Gone are the days when the lactose intolerant or those with milk allergy had to opt for soy or rice milk. Zoom around the supermarket and you are spoiled for choice – regular, light, flavoured, and calcium enriched plant milks from numerous nuts and grains and even a fruit (coconut). It’s a growth industry.
WHAT ARE THE KEY INGREDIENTS IN PLANT “MILKS”? It’s important to read the label as a typical ingredients list can contain from 3 or 4 to 13 or 14 ingredients. Remember, ingredients are listed on a food label from the greatest to smallest amounts that have been added.
- Soy “milks” are water (about 85–90%) and ground whole soy beans or soy protein isolate powder.
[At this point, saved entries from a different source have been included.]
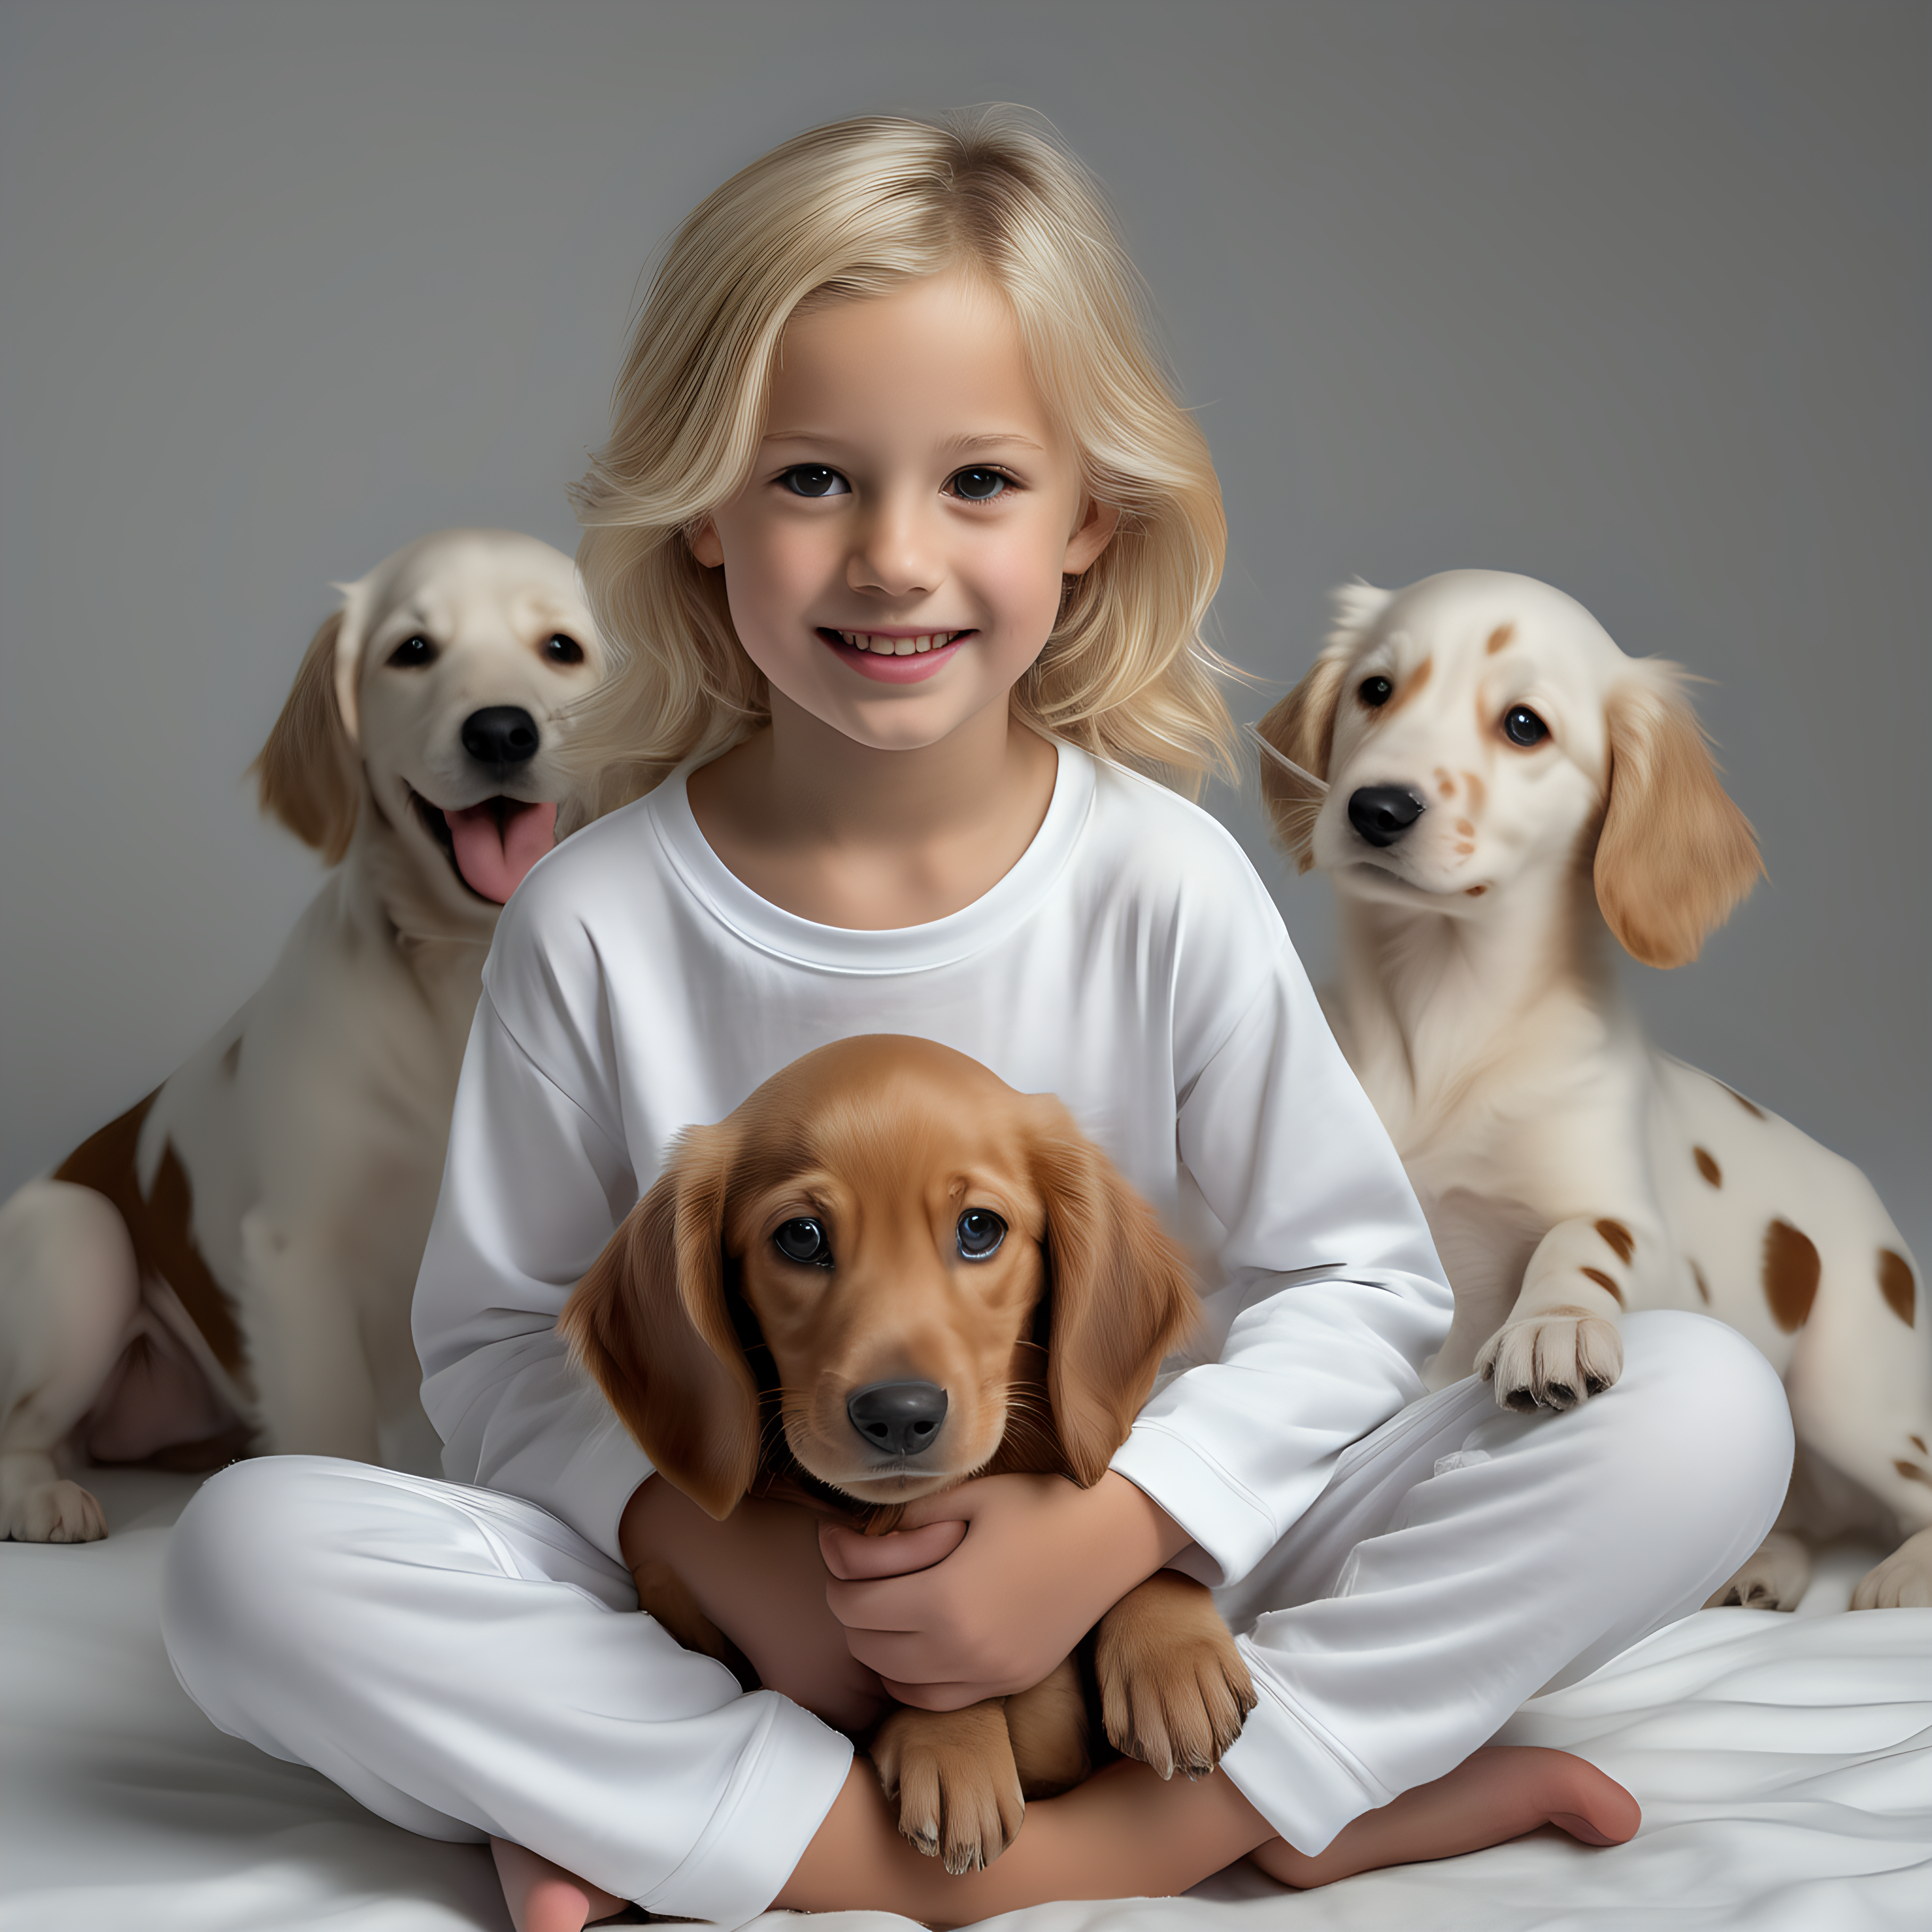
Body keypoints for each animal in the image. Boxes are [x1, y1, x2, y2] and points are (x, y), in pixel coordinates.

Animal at [0, 525, 607, 1538]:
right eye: (413, 650)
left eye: (562, 647)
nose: (500, 731)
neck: (463, 973)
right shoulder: (296, 1252)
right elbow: (331, 1428)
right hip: (81, 1233)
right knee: (21, 1426)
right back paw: (43, 1495)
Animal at [560, 1043, 1252, 1870]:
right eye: (801, 1237)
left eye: (979, 1228)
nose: (899, 1415)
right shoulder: (676, 1594)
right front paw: (953, 1739)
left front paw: (1171, 1651)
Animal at [1259, 564, 1924, 1607]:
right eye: (1375, 690)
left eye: (1524, 725)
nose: (1376, 808)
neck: (1443, 1014)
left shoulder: (1626, 1217)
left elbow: (1578, 1242)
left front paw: (1554, 1328)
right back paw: (1761, 1566)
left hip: (1852, 1393)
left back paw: (1897, 1574)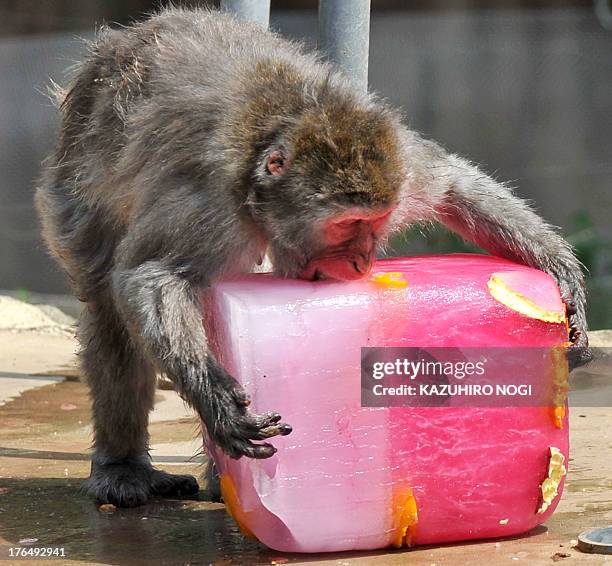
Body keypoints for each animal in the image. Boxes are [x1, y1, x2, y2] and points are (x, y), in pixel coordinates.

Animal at [35, 6, 592, 508]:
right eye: (348, 226)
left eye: (377, 222)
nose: (363, 261)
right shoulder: (207, 202)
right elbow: (151, 276)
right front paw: (217, 400)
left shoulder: (400, 166)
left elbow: (452, 183)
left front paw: (565, 283)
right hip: (72, 199)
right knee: (110, 307)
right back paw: (123, 468)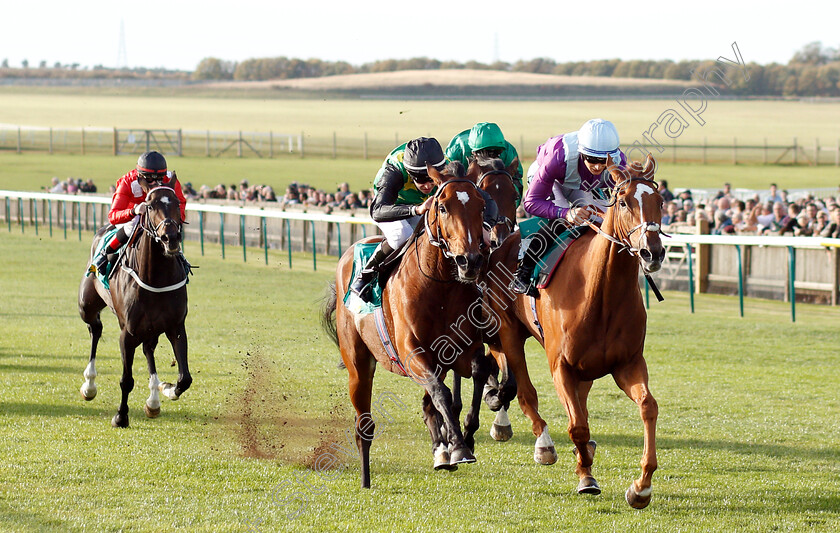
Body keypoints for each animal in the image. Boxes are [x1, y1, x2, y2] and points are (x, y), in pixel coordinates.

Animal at [78, 187, 191, 428]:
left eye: (177, 202)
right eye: (149, 205)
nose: (170, 238)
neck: (156, 278)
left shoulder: (176, 327)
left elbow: (184, 378)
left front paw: (167, 389)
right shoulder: (127, 333)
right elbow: (126, 380)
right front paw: (121, 416)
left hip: (150, 328)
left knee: (148, 348)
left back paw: (153, 401)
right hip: (87, 306)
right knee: (95, 329)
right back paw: (89, 385)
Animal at [324, 161, 492, 486]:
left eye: (481, 206)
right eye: (443, 207)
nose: (470, 261)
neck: (439, 287)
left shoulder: (461, 349)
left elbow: (479, 370)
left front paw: (466, 435)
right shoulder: (411, 353)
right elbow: (442, 393)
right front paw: (460, 446)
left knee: (428, 405)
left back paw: (441, 452)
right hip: (358, 366)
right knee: (364, 425)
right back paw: (365, 479)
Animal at [482, 154, 668, 508]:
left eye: (660, 201)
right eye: (623, 201)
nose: (653, 251)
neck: (601, 293)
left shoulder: (627, 364)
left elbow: (648, 407)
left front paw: (641, 486)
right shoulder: (561, 366)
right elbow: (577, 426)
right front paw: (586, 478)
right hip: (508, 330)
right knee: (521, 388)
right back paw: (538, 440)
- Nut “milks” (almond, cashew, hazelnut, macadamia) are water (about 97%) and ground nuts/nut pastes.
- Grain/seed “milks” (hemp, quinoa/chia, oats, rice) are water (about 85–90%) and a mix of flours and/or brans.
- Coconut “milk” is water (about 70%) and coconut cream/milk.
WHAT ELSE IS IN THEM? Food manufacturers add a number of ingredients and approved food additives to make them more nutritionally equivalent to cow’s milk, to provide a creamy mouth-feel and to make them tasty. We have put together this table to help you decode the ingredient list so you know what you are buying and can make an informed decision.
In a review of plant milks in The Conversation, dietitian Suzie Ferrie makes the point that many consumers are probably being misled by the labelling of these alternative products as milk and that some are startlingly low on nutrition. She says: “The large amount of added water means that many of these products are quite dilute. Other than soy milk, none of the others have even a tenth of the protein in animal milks. If you adjust for the amount of added water by looking at their nutrition relative to calorie content (instead of just per 100ml as most labels show), then some of the nut products look a bit better …Then, there’s added salt, which surprisingly seems to be a supplement to every nut milk product on the market. Calcium content is not comparable either, unless it has been added. Unfortunately, the form of calcium commonly used is not easily absorbed by the human body compared to what’s present in animal milks.”